Extract provided:
# # # #
13. A method for diagnosing a pigmented lesion, the method comprising:

irradiating a laser onto a target from which a pigmented lesion is to be identified;

detecting a photoacoustic wave generated from the target onto which the laser is irradiated; and

calculating a depth and/or thickness of the pigmented lesion, based on a time at which the photoacoustic wave is detected and laser irradiation time information on the laser irradiated onto the target.

14. The method of claim 13, further comprising selecting one or more types of lasers corresponding to the depth of the pigmented lesion based on the thickness of the pigmented lesion, and determining a development state of the pigmented lesion based on the thickness of the pigmented lesion.

15. The method of claim 14, further comprising displaying the type of the laser and the development state of the pigmented lesion for a user.

16. The method of claim 14, further comprising a light detection step of detecting, by a light detector, the laser irradiated onto the target,

wherein the depth and/or thickness of the pigmented lesion is calculated based on a time at which the photoacoustic wave is detected, and a time at which light is detected by the light detector.

17. The method of claim 13, wherein the laser irradiation time information comprises at least one of: i) a laser generation time at which a laser generation device generates a laser to be irradiated onto the target; ii) a time at which a laser reaches a surface of the target; iii) a time at which light generated from the surface of the target after a laser is irradiated onto the target is detected; and iv) a certain time between the laser generation time and the time at which the generated light is detected.

18. A system for diagnosing a pigmented lesion, the system comprising:

a laser generation device configured to irradiate a laser onto a target from which a pigmented lesion is to be identified;

a diagnosis device configured to detect a photoacoustic wave generated when the laser is irradiated onto the pigmented lesion, and to select a type of a laser for treating the pigmented lesion based on the detected photoacoustic wave; and

a laser controller configured to control a laser wavelength, power, and/or a pulse width according to the type of the laser selected by the diagnosis device.
# # # #
Collected data entries
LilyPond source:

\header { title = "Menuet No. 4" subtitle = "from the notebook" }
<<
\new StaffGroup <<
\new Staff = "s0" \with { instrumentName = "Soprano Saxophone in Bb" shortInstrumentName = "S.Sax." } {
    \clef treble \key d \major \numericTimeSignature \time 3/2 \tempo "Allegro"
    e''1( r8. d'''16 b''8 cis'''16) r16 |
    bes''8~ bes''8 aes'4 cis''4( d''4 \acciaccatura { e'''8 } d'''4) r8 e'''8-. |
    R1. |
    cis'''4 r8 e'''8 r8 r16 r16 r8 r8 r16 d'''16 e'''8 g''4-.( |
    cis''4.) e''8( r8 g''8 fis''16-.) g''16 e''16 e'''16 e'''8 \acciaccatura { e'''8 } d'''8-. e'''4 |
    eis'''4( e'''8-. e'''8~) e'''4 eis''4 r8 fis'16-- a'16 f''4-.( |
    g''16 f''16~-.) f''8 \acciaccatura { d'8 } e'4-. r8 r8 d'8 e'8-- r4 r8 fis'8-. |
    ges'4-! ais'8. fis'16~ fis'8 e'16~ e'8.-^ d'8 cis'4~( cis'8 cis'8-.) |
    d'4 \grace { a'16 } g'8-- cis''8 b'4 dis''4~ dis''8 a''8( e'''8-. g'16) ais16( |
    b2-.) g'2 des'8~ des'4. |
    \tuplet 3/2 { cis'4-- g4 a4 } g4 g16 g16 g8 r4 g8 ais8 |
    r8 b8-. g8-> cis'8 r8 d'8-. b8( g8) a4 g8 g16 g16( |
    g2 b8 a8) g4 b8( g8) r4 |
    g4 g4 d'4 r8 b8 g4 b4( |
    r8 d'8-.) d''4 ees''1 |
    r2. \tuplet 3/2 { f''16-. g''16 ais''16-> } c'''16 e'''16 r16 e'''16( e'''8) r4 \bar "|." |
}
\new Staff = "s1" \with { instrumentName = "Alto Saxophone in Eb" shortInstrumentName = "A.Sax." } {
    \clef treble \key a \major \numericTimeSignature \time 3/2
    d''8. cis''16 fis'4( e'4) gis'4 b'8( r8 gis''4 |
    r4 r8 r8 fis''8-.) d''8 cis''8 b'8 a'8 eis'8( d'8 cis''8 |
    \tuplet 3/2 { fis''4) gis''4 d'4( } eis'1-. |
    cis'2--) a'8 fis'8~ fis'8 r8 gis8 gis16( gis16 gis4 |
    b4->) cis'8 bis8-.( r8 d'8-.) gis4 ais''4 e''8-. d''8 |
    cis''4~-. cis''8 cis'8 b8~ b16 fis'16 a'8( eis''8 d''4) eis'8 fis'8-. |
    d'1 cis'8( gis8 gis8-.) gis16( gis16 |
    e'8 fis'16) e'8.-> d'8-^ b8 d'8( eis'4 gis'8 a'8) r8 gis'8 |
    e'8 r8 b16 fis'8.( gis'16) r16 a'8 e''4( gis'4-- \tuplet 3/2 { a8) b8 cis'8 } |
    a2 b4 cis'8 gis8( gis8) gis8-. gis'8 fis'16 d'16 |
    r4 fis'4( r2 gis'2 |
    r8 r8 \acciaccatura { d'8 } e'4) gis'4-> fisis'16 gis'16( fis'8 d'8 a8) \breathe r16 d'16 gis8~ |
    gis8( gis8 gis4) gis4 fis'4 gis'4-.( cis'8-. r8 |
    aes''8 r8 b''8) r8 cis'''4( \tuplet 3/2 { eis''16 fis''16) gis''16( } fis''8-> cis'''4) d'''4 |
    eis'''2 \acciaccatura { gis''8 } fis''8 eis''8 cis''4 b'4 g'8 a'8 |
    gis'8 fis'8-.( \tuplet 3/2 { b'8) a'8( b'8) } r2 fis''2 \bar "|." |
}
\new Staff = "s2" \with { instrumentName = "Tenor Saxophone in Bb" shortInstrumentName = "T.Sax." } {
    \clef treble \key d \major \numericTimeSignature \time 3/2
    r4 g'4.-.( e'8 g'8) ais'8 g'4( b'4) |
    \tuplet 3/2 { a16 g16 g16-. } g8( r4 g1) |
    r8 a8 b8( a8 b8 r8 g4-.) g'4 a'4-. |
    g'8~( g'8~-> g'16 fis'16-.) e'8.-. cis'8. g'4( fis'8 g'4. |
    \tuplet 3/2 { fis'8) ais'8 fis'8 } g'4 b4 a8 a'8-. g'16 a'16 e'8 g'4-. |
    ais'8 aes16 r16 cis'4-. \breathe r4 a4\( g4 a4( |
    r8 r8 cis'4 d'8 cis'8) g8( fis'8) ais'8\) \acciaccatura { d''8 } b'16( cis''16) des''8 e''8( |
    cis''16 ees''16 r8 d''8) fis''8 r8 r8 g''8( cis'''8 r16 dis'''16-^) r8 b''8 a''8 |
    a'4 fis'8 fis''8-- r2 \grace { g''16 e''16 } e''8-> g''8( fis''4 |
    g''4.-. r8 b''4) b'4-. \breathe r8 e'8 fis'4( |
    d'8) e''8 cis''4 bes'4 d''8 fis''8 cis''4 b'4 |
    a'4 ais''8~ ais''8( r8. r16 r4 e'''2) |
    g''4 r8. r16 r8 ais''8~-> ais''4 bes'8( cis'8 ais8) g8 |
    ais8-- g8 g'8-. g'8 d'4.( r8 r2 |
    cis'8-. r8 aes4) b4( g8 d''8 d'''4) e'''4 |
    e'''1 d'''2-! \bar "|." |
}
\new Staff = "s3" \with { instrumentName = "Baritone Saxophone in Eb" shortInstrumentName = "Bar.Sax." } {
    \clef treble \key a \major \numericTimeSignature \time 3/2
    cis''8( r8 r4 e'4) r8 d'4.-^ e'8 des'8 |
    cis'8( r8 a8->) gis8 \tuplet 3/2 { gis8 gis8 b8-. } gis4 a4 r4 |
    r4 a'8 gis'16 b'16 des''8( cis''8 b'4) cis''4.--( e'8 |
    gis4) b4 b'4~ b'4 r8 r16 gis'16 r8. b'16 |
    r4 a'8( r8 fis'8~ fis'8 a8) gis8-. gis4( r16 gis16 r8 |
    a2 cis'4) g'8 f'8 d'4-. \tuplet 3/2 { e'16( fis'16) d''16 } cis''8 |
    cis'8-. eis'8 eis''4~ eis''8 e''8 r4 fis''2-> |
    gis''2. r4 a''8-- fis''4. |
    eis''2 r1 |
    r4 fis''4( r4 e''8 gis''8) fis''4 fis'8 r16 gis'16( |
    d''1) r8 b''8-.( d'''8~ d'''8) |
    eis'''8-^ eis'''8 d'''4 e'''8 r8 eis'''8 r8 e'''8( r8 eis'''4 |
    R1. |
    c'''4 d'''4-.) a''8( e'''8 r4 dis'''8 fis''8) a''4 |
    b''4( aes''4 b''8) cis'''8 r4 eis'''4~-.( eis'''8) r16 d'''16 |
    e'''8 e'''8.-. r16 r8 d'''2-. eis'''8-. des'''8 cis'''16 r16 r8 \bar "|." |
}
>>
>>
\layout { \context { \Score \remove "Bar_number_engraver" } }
# # # #
Questions to answer:
a – From the patent claims, reproduce verbatim the passage that begins at the words "14. The method" and stops after the words "the light detector.".
b – According to claim 18 of the patent claims, what is the laser controller configured to control?

Solutions by task:
a –
14. The method of claim 13, further comprising selecting one or more types of lasers corresponding to the depth of the pigmented lesion based on the thickness of the pigmented lesion, and determining a development state of the pigmented lesion based on the thickness of the pigmented lesion.

15. The method of claim 14, further comprising displaying the type of the laser and the development state of the pigmented lesion for a user.

16. The method of claim 14, further comprising a light detection step of detecting, by a light detector, the laser irradiated onto the target,

wherein the depth and/or thickness of the pigmented lesion is calculated based on a time at which the photoacoustic wave is detected, and a time at which light is detected by the light detector.

b – It controls a laser wavelength, power, and/or a pulse width according to the type of laser selected by the diagnosis device.